_WORK ORDER_:
Recast the items from the line containing "What is the value" through the line containing "What is the greatest value displayed?", both included, as a Markdown table with the columns Row and Text, numbering each line and skipping blank lines. Leave the pictures out of the table.

_WORKING DATA_:
============

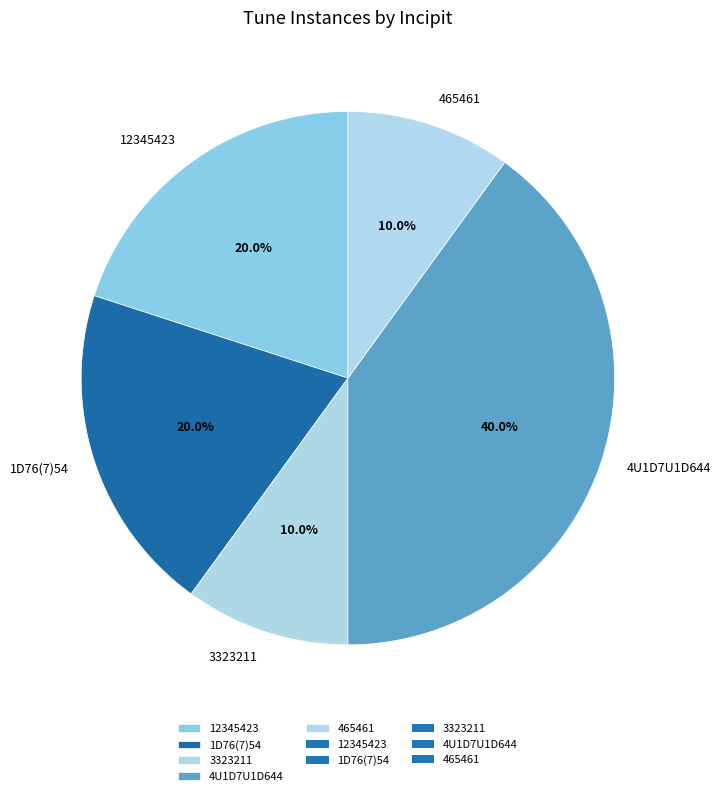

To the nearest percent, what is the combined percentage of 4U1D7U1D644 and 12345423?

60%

============

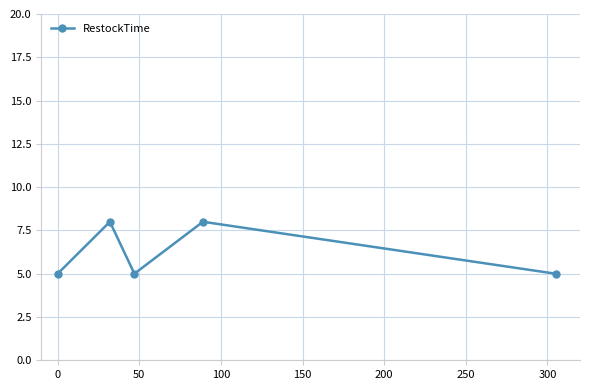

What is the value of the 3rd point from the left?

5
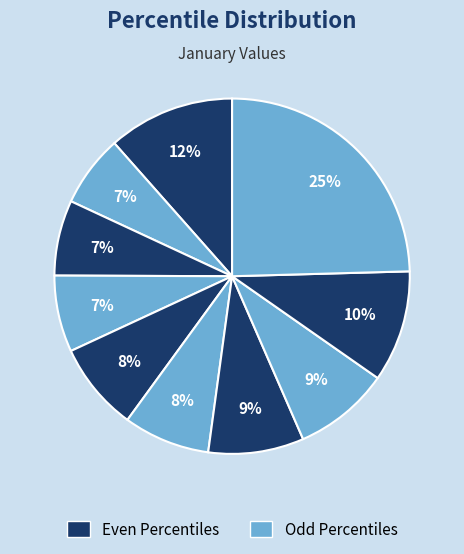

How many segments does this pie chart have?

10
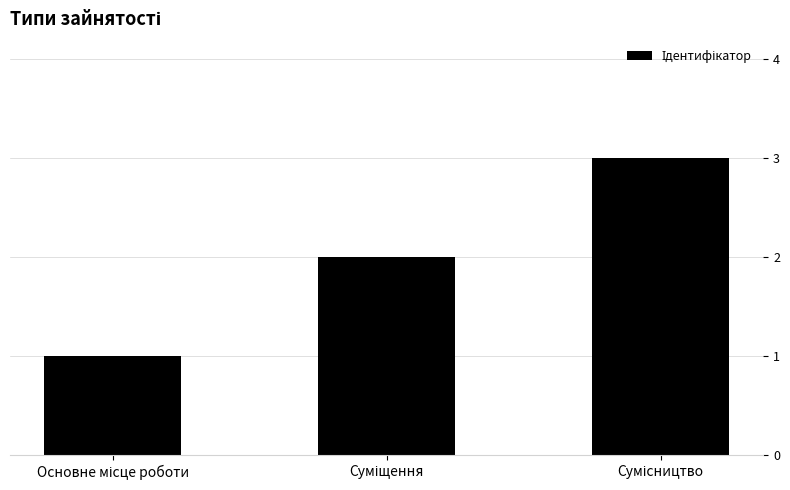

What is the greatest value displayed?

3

============

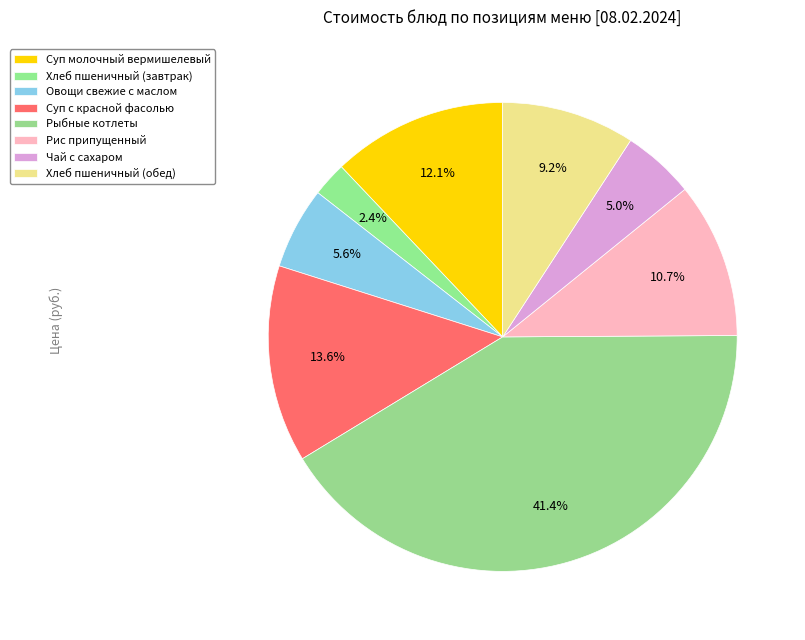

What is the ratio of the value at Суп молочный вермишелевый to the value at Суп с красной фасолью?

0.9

============

_WRITTEN REPLY_:
| Row | Text |
|---|---|
| 1 | What is the value of the 3rd point from the left? |
| 2 | 5 |
| 3 | How many segments does this pie chart have? |
| 4 | 10 |
| 5 | What is the greatest value displayed? |